Was hoping to write before now but as you know Isla has been poorly.
She’s no longer sick and hasn’t been sick since Thursday night in fact but she’s not quite her usual happy self.
She slept Thursday night, only waking a few times for cuddles and she slept Friday morning.
She didn’t leave my side at all on Friday and hasn’t much since.
I took her to KFC yesterday and she left some, I took her to magic (an autism charity we support) to play in the sensory room and instead she sat with me and Billy and today she’s refusing to go in the hot tub.
Even sadder is that sometimes when I leave the room Isla sings the sad song from moana and cries.
She just wants cuddles and I’m only too happy to oblige.
She is better but she’s not how she normally is. She’s normally all smiles and laughter.
Her big teeth are now through and unfortunately she’s inherited her mummy’s huge goofers so maybe that’s it, I just don’t know.

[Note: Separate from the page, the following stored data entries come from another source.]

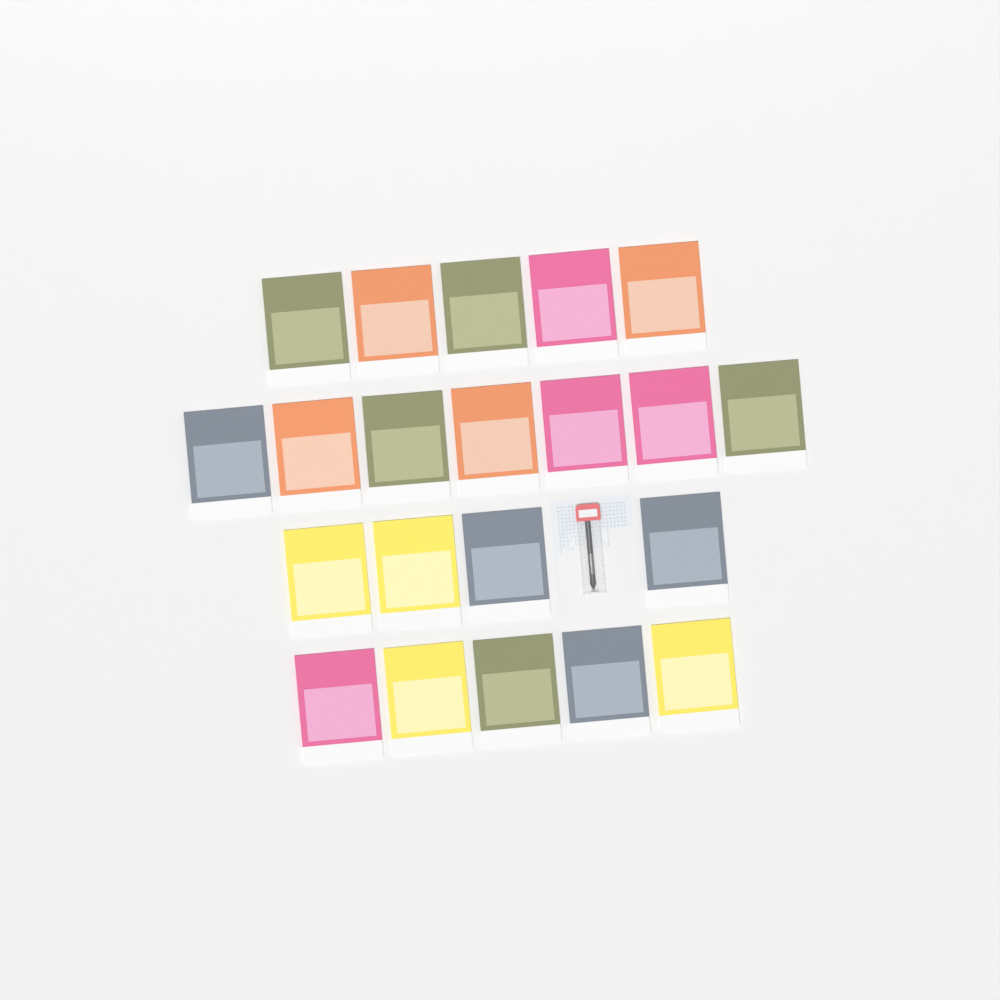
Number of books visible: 21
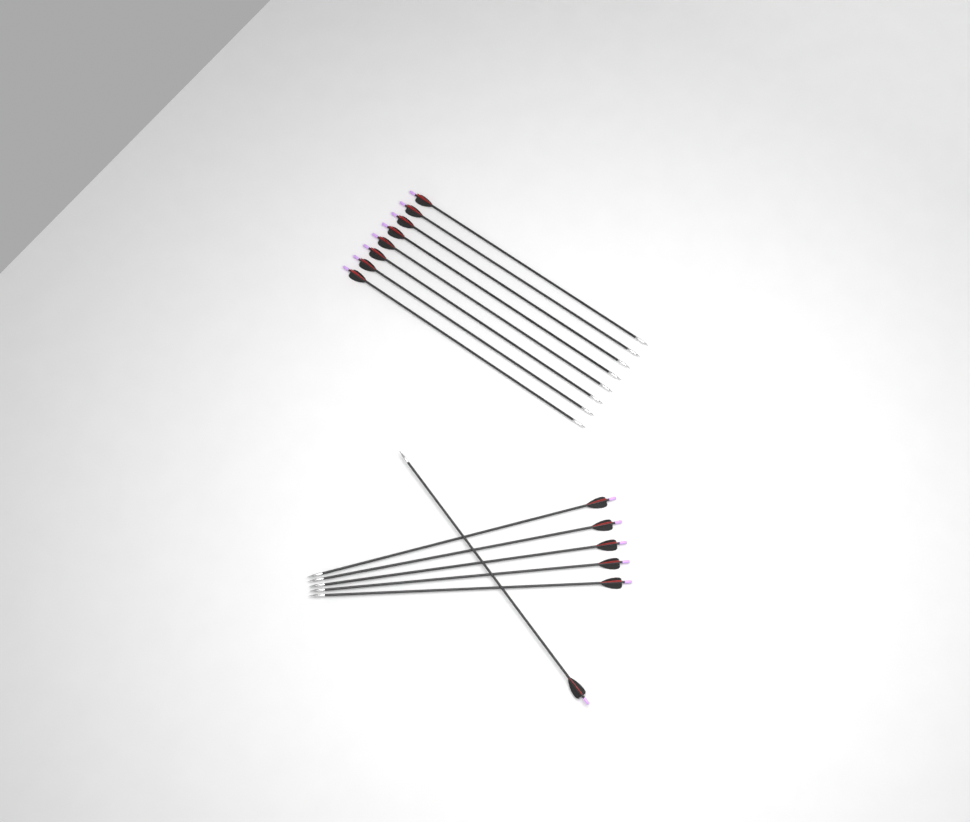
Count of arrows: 14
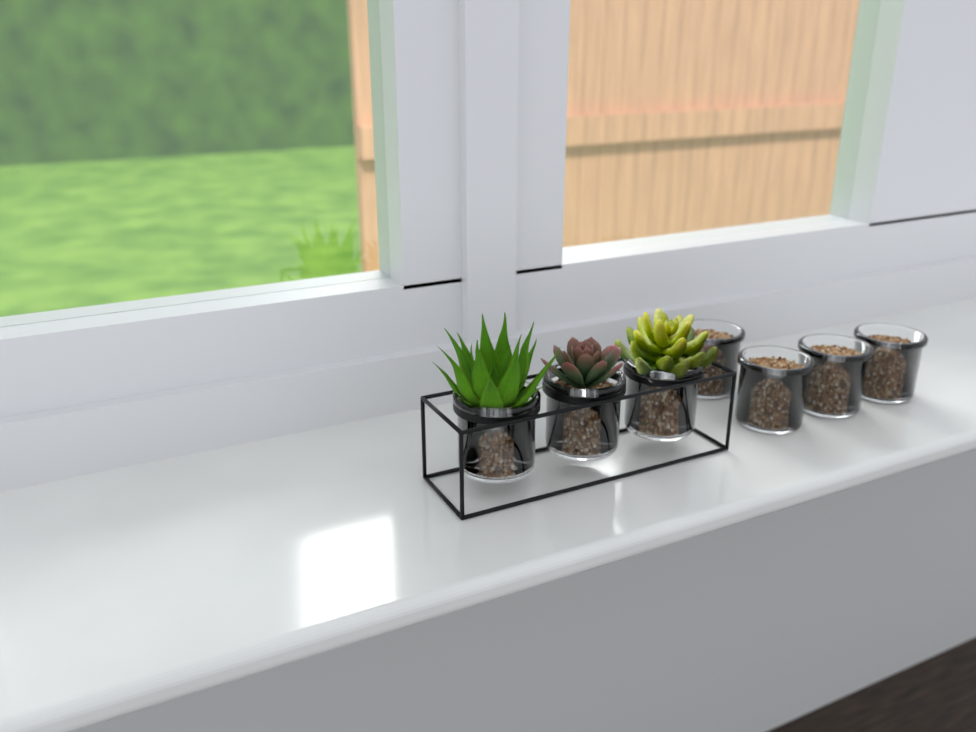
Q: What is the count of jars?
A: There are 7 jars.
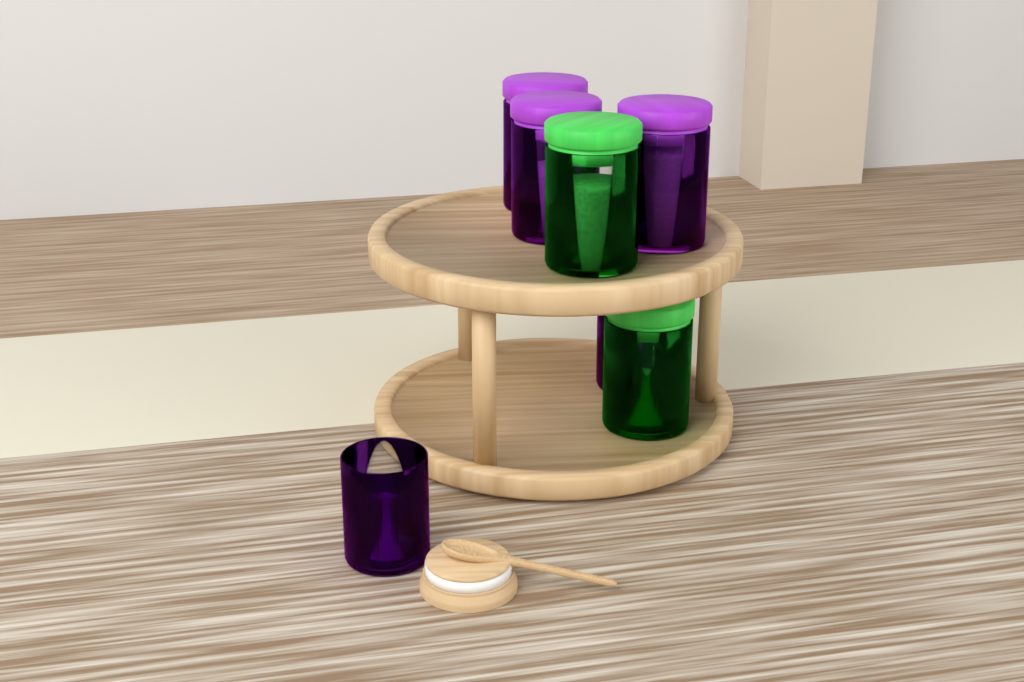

The worst part of autism is Islas inability to show or tell me what is wrong, that part will never get easier for me because mummy’s are there to fix things and make them better and as much as I try I often fail because I’m clutching at straws and guessing.
It hurts me more than I can explain or put in to words to see Isla upset and not having a clue how to change it.
So I’ll just hug my little girl, I’ll read Cinderella for the 500th time, I’ll watch ice age over and over again, and I’ll sing ‘there was an old lady who swallowed a fly’ and ‘daddy finger’ and sleep with her laid in my chest because that’s what she wants me to do and I’ll do anything to make her happy.